Some Reduction Operations to Pairwise Compatibility Graphs

TL;DR

This paper investigates the properties of pairwise compatibility graphs (PCGs), providing reduction techniques and characterizing certain graph classes as subsets of PCGs, with applications in bioinformatics.

Contribution

It introduces necessary and sufficient conditions for PCGs based on cut-vertices and twins, enabling reductions and identifying subclasses within PCGs.

Findings

Complete k-partite graphs are subsets of PCGs.

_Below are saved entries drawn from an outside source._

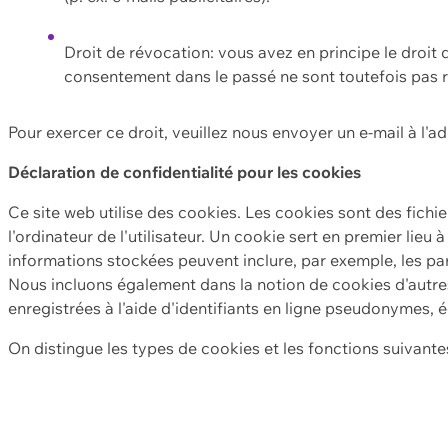
Droit de révocation: vous avez en principe le droi
consentement dans le passé ne sont toutefois pas r
Pour exercer ce droit, veuillez nous envoyer un e-mail à l'a
Déclaration de confidentialité pour les cookies
Ce site web utilise des cookies. Les cookies sont des fichi
l'ordinateur de l'utilisateur. Un cookie sert en premier lieu 
informations stockées peuvent inclure, par exemple, les par
Nous incluons également dans la notion de cookies d'autres
enregistrées à l'aide d'identifiants en ligne pseudonymes, é
On distingue les types de cookies et les fonctions suivantes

Cactus graphs are subsets of PCGs.

Reduction techniques for PCGs based on graph properties.

Abstract

A graph $G=(V,E)$ with a vertex set $V$ and an edge set $E$ is called a pairwise compatibility graph (PCG, for short) if there are a tree $T$ whose leaf set is $V$, a non-negative edge weight $w$ in $T$, and two non-negative reals $d_{\min}\leq d_{\max}$ such that $G$ has an edge $uv\in E$ if and only if the distance between $u$ and $v$ in the weighted tree $(T,w)$ is in the interval $[d_{\min}, d_{\max}]$. PCG is a new graph class motivated from bioinformatics. In this paper, we give some necessary and sufficient conditions for PCG based on cut-vertices and twins, which provide reductions among PCGs. Our results imply that complete $k$-partite graph, cactus, and some other graph classes are subsets of PCG.